From Ken Marx, of Mount Vernon, NY:
Think of a 9-letter word with no repeated letters. The letters in the odd positions
(the 1st, 3rd, 5th, 7th and 9th positions) are vowels. All five vowels, A, E, I, O and U,
appear once each in some order. What word is this?
How to Solve the Puzzle With Code
This puzzle is quite easy if you have a good word list.
Basically, it's a matter of knowing your string functions.
To solve it, you must loop through your list of words and apply three tests to each:
-
Word length must be nine
-
The letters at the odd positions must be vowels
-
There can't be any repeated letters. Note that this simplifies the
requirement above, since if there are no repeated letters, then we also
know that each of the 5 vowels are used.
Vowels at the Odd Postions
Since checking the word length is trivial, we'll jump ahead and work on having vowels in the right
places. To do so, we need a loop that steps through the odd numbers, and we need to retrieve letters
from the odd position dictated by our loop.
In C# and other languages based on C syntax, such as Perl or Java, it is easy to construct a loop
that whips through the odd numbers, like so:
for (int i = 0; i < 9; i+=2)
This loop starts at 0 and adds two every time.

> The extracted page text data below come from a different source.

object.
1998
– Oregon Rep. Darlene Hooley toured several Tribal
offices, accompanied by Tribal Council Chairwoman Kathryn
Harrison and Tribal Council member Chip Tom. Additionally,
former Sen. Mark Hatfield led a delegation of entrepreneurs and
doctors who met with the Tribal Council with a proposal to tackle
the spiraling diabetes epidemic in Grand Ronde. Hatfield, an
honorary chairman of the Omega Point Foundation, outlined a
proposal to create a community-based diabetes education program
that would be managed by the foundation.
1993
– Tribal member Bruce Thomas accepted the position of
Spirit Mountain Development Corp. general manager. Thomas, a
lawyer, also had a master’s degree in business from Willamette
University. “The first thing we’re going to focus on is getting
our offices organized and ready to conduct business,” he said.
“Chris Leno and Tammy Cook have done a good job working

To fetch the letter at an odd position, we use the substring function, like this:
string letter = aLine.Substring(i, 1);
Now all we have to do is ensure the letter in question is a vowel and break out of our loop
if not. The complete code follows:
bool hasAll = true;
//look at letters in the odd positions; if any aren't a vowel, bail
for (int i = 0; i < 9; i+=2) {
string letter = aLine.Substring(i, 1);
if (letter != "a" && letter != "e" && letter
!= "i" && letter != "o" && letter != "u") {
hasAll = false;
break;
}
}
Determining Whether There are Repeated Letters
There are several ways to determine whether any repeated letters occur, but an easy method is to
sort the letters in the word and then loop through, looking at adjoining letters. Sorting
places duplicate letters next to each other, so if any two adjoining letters match, we know there are some repeated
letters
//In order to sort, convert to an array:
char[] allLetters = aLine.ToCharArray();
Array.Sort(allLetters);
char c = allLetters[0];
bool noRepeats = true;
for (int i = 1; i < 9; i++) {
if (allLetters[i] == c) {
noRepeats = false;
break;
}
c = allLetters[i];
}
At the end of the loop, our bool 'noRepeats' will reflect whether any letter is repeated.